For the bronc’ riding competition, team member Hall won third place. This is the second year in a row they have won first place in the All Around category. Cody Kendall’s horse Juice received Top Horse honors.

“We are very proud of them,” said mom Gina Kendall. “I so enjoy watching them compete.”

Other parents are just as proud, of the rodeo and other awards.

“It was great to see his hard work pay off,” said dad Bob Swiler of his son Ty. “He also won the Equine Science FFA award.”

The team competed in many rodeos to earn their way to the finals in Pawhuska.

“They were in 10 rodeos over the course of the last year,” said dad Calvin Kendall. “They were in several locations throughout Kansas and Oklahoma.”

“They were in 10 rodeos over the course of the last year,” said dad Calvin Kendall. “They were in several locations throughout Kansas and Oklahoma.”

All the boys learned horsemanship and cowboy skills from their fathers.

“I still compete on an adult team,” said Calvin Kendall. “I rodeo with Sage’s (Hall) dad.”

“We learned a lot from just watching them,” said Sage Hall. “Most of our training comes from their advice.”

Along with horsemanship skills comes the gear, and the boys expressed outfitting a rodeo cowboy doesn’t come cheap, especially their horse.

“A good colt will cost between $1,500 and $2,000,” Calvin Kendall said. “A broke horse will run between $6,000 to $10,000.”

“A good saddle is $2,500,” said Cody Kendall. “My dad made the one I use.”

Cody Kendall also made his chaps.

“Good chaps go for $200,” Cody Kendall said. “Boots run around $400 and spurs are $200 for the better ones.”

Unlike other sports where the equipment can just stay in a storeroom, horses need a lot of maintenance and upkeep.

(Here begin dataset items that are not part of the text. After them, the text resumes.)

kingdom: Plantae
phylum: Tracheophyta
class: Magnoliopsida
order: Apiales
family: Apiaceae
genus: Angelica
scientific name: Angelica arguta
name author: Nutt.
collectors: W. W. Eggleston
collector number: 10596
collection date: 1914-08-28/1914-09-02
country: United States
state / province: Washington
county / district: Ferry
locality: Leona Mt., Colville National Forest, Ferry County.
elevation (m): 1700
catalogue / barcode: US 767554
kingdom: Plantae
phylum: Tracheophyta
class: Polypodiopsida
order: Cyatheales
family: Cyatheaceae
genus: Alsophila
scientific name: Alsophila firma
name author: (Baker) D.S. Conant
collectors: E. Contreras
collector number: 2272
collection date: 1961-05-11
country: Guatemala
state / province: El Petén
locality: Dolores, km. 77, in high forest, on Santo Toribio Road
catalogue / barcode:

“We have to feed the horses additionally when we are working them,” said Caden Kendall. “In the winter we can get by on just grass and hay.”

Farrier (horse shoeing) costs can also add up.

“We have the farrier come out every six to eight weeks,” Calvin Kendall said. “It works out to about $400 a year per horse.”

Many might fear that the injury factor would be high for these working cowboys, but the boys parents say otherwise.

“They actually seem to get hurt more playing football,” Gina Kendall said. “Ty is a tight end at Erie and Sage is a linebacker and running back at Marmaton Valley.”

After finishing high school, the boys are considering doing more rodeo competition in college.

“I would like to consider Allen County Community College,” Swiler said.

“We’re looking at Allen County and Fort Scott Community College,” Cody Kendall said.

The spring rodeo JRRA season will begin in April, with the 2013 schedule awaiting posting for Kansas and Oklahoma.